Passage provided:
══════════════════════════════

Invasion Force (catalog number 26-1906) was one of the first action games Radio Shack published for the TRS‑80 Model I. It was written by Robert Arnstein and introduced in 1979 on cassette1 for a price of $14.95. There never was a disk version of Invasion Force. Radio Shack also released a game for the PC-2 named Invasion Force (catalog number 26-3705), but it had only a loose connection to the Model I/III version.

Invasion Force was very similar to Trek-80, a game for the Sol-20 computer that was probably also written by Robert Arnstein. Here is a description of Invasion Force from an article titled “A New Real-Time Space Adventure That Puts You in Command of Your Own Starship” from the June 1979 issue of the TRS‑80 Microcomputer News:

Take command of the USS Hephaestus and protect the galaxy against the hated and feared Jovians. The Command Control Display (TRS‑80 screen) places all the ship’s resources at your fingertips. Navigate through space using your hyper or ion engines. Use your long-range and short-range scanners to find the Jovian villains. When you do, attack with one of your four weapon systems — but you had better keep your deflector shields up to protect yourself against counter-attack!

Super Star Trek

Invasion Force is a variation on a type of game, which was very popular at the time, known as a Star Trek game2. Star Trek games are text games played on an grid (usually 8 by 8), known as a quadrant. Each position on the grid, known as a sector, can contain the Enterprise, a Klingon ship, a Starbase, a star, or just empty space. The Enterprise can move among sectors or move to another quadrant.

The goal is to destroy all Klingon ships before time runs out. The Enterprise can attack with phasers and photon torpedoes, but phasers deplete available power and there are a limited number of torpedoes. Klingons in adjacent quadrants can be detected using long range sensors. Docking at a Starbase replenishes energy and the supply of photon torpedoes.

BASIC Computer Games

Cover of the TRS‑80 edition of BASIC Computer Games, which contained Super Star Trek

Until the advent of microcomputers, all Star Trek games were written for mainframe computers. The original Star Trek game was created in 1971 by Mike Mayfield3. He wrote it in BASIC on the SDS Sigma 7 at the University of California, Irvine. In 1972, he ported it to BASIC on the HP 2000C. In 1973, David Ahl ported Mayfield’s version to DEC BASIC and published it in the book 101 BASIC Computer Games. In 1974, Bob Leedom modified Ahl’s version to create Super Star Trek. To further confuse matters, Super Star Trek was published in BASIC Computer Games, David Ahl’s update to 101 BASIC Computer Games as a replacement for Ahl’s version. There were many different Star Trek games written for every type of microcomputer and most were based on Leedom’s Super Star Trek.

══════════════════════════════

Provided records:
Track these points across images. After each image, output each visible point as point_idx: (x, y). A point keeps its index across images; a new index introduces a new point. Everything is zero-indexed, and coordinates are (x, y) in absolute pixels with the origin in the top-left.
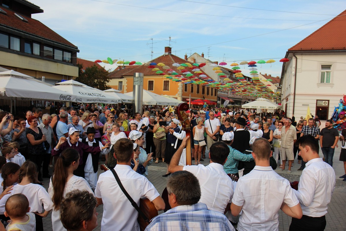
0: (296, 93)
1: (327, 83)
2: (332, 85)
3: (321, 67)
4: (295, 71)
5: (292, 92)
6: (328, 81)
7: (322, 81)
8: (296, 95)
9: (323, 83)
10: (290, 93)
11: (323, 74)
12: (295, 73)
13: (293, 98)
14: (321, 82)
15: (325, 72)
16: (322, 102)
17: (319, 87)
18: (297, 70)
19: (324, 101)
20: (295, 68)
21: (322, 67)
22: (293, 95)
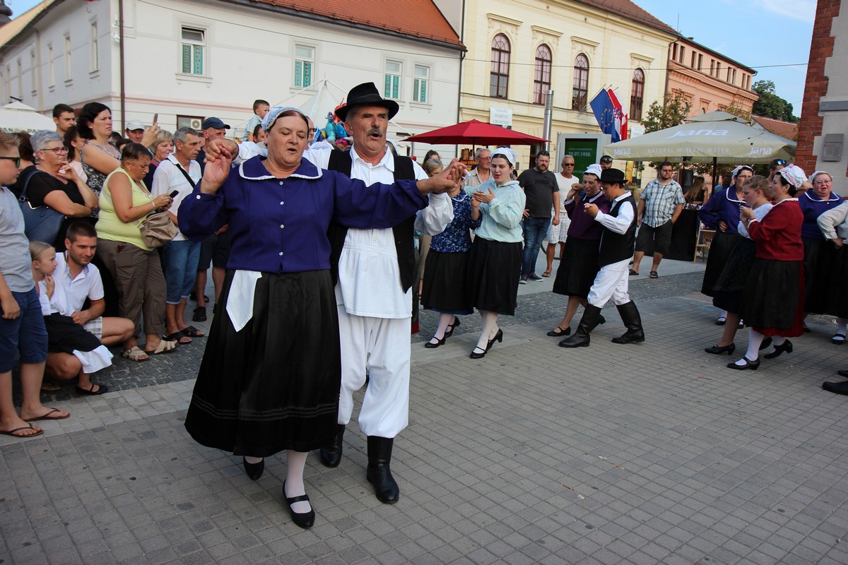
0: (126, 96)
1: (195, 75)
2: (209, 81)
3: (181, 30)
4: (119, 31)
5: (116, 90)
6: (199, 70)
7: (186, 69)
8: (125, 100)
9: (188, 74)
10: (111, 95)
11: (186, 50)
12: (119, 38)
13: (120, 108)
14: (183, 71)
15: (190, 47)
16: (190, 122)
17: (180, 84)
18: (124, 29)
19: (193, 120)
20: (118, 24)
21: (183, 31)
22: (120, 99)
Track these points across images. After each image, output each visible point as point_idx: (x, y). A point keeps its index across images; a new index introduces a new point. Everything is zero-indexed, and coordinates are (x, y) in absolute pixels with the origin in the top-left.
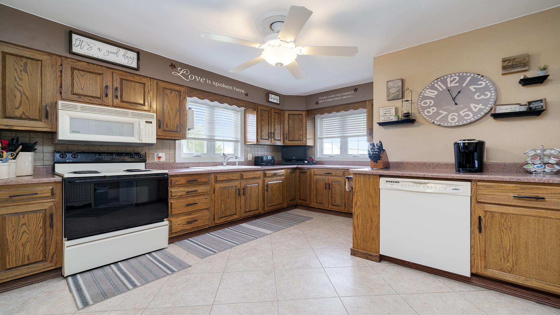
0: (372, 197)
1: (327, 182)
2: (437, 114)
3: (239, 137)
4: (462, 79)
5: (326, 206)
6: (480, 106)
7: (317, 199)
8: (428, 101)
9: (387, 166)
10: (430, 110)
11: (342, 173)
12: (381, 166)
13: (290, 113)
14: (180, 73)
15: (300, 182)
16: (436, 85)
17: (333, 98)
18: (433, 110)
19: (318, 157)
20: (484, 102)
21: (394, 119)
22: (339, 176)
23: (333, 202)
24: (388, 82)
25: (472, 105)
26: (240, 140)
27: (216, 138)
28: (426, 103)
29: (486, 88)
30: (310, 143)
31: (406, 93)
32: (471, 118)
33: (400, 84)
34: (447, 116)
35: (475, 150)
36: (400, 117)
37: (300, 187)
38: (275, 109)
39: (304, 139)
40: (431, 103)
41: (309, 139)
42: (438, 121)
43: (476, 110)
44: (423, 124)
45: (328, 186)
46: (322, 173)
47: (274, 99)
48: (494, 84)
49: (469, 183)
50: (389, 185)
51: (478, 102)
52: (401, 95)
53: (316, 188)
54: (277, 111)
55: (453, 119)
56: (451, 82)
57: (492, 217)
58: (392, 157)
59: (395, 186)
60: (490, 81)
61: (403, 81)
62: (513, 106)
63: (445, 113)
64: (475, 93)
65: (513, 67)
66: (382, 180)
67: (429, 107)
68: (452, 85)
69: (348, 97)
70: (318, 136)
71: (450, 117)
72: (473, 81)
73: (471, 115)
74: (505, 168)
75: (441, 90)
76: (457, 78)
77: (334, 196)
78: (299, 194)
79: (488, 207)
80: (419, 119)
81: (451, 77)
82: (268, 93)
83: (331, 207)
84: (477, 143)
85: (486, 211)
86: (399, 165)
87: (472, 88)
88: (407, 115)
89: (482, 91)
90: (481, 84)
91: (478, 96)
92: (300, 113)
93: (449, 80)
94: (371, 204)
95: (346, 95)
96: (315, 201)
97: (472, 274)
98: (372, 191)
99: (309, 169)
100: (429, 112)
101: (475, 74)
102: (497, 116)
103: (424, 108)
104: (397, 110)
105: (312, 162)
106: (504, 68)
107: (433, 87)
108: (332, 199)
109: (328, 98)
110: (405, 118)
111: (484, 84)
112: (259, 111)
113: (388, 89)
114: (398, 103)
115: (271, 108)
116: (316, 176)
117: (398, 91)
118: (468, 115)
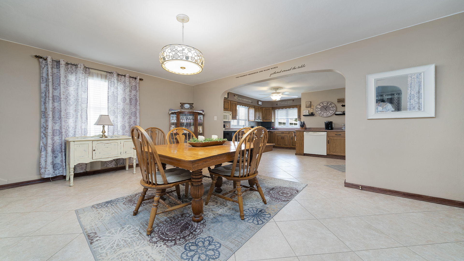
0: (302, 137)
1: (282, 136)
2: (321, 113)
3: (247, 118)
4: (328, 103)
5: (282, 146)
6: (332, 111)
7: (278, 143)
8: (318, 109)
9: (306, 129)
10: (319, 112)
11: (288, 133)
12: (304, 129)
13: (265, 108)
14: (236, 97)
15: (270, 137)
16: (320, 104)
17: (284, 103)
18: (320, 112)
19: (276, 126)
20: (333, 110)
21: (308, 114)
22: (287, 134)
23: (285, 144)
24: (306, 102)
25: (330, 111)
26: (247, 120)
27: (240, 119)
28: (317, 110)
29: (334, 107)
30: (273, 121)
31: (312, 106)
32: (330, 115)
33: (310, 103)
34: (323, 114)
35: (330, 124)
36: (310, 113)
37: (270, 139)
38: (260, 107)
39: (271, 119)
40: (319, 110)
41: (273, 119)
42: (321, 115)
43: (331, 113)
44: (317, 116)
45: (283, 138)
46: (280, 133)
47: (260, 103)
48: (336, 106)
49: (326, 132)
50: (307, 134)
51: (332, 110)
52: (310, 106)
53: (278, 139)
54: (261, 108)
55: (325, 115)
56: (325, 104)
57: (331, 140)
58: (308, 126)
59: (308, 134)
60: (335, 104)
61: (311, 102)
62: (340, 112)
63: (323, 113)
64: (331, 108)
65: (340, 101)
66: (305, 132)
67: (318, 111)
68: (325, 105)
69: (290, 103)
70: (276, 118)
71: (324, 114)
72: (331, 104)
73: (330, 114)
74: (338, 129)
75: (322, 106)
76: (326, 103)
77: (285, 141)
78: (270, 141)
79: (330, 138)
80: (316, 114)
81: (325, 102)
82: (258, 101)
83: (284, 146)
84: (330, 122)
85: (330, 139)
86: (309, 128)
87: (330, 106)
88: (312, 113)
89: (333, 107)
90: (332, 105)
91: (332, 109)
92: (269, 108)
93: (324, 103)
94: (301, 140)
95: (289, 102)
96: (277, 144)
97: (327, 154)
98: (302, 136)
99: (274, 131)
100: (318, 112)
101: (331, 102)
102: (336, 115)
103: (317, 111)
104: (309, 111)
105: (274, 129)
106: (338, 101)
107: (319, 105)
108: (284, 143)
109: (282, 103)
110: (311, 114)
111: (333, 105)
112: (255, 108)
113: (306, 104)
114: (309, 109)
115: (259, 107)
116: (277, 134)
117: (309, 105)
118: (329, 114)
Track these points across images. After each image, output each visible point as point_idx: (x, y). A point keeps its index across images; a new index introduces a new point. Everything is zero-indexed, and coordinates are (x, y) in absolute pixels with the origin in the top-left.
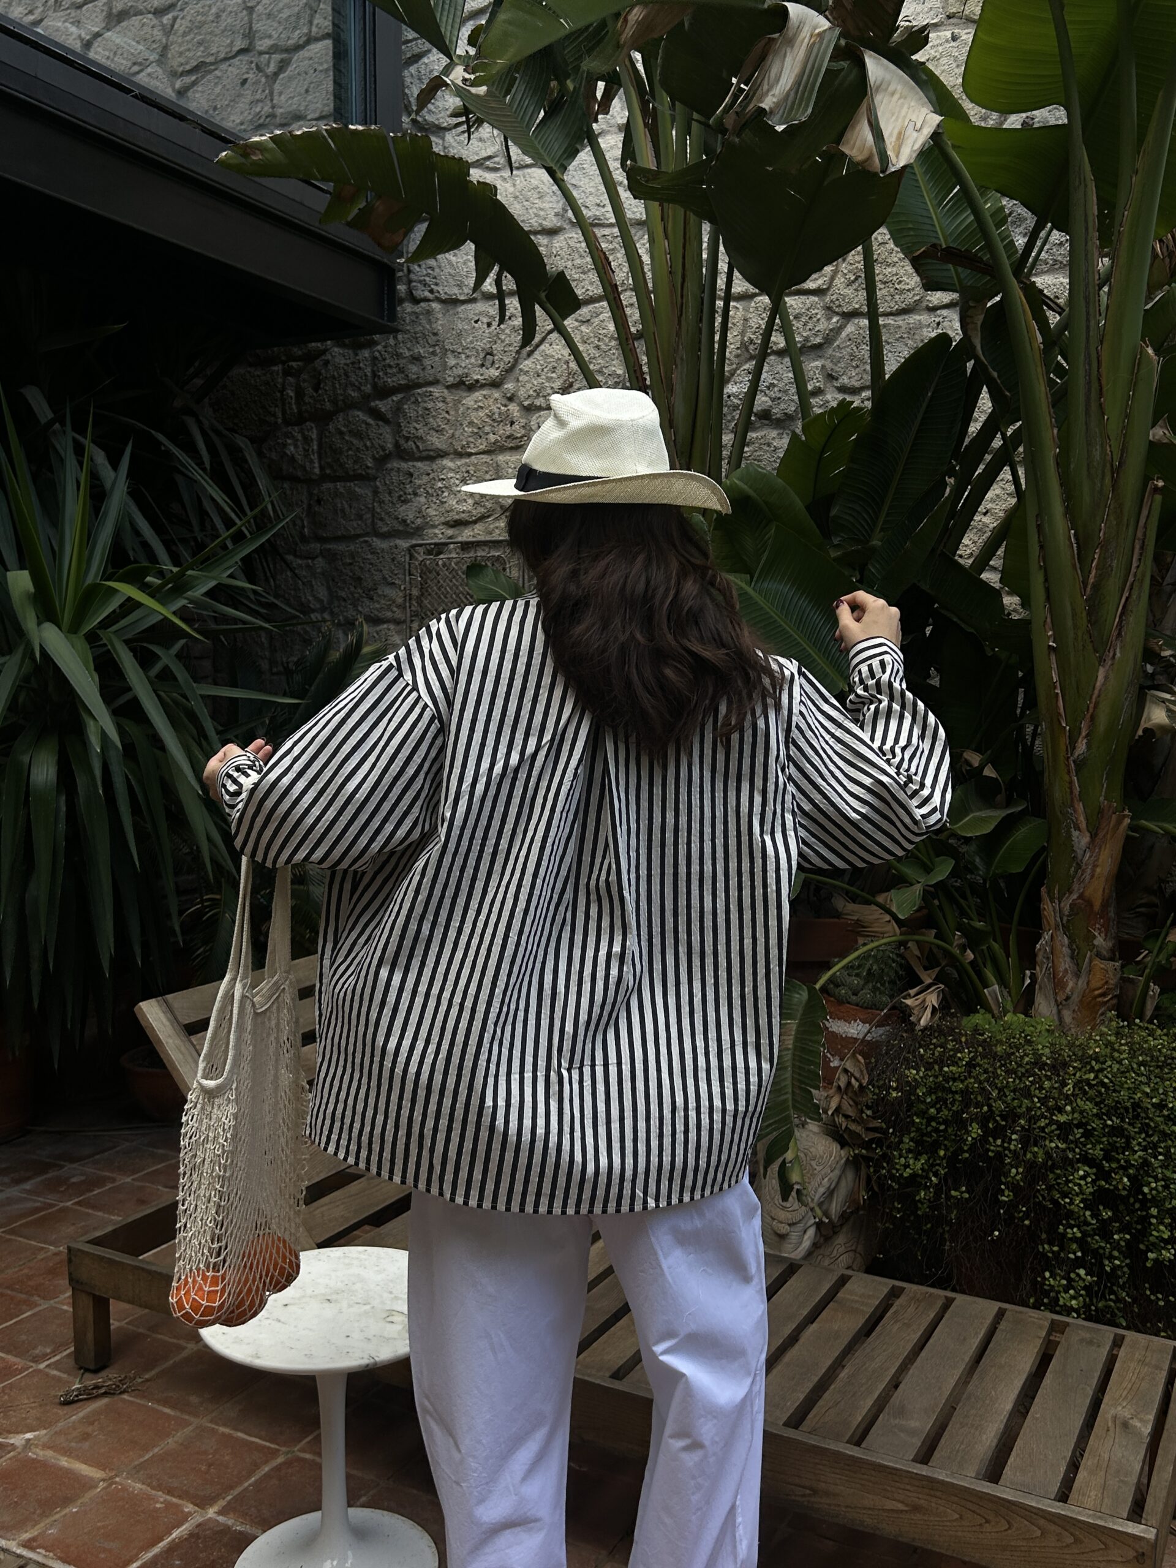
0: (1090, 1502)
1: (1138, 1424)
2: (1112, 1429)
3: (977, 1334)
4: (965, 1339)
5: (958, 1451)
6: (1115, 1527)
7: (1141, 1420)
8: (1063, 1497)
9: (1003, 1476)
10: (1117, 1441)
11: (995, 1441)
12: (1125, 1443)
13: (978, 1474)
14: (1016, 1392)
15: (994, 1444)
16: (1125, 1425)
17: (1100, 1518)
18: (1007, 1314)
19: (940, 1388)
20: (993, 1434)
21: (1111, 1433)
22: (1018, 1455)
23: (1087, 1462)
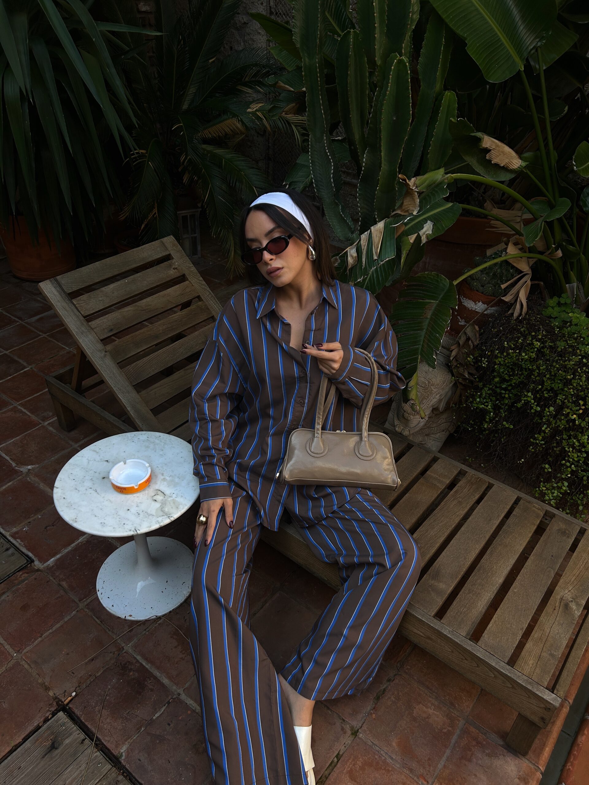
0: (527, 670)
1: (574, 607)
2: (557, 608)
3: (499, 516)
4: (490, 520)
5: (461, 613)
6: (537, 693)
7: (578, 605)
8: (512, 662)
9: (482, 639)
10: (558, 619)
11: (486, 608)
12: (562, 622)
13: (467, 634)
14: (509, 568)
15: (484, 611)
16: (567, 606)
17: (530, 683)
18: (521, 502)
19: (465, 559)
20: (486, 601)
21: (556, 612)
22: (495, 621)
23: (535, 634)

══════════════════════════════

Task to complete: Decide whether each statement agrees with the passage on Invasion Force, giving yes or no and quoting the deciding words: (a) Invasion Force was available on disk; (b) Invasion Force closely resembled a game for the Sol-20 computer; (c) Bob Leedom created Super Star Trek in 1974. The records have nothing to do with this exercise.

Response to the task:
(a) No: "There never was a disk version of Invasion Force."
(b) Yes: "Invasion Force was very similar to Trek-80, a game for the Sol-20 computer"
(c) Yes: "In 1974, Bob Leedom modified Ahl’s version to create Super Star Trek."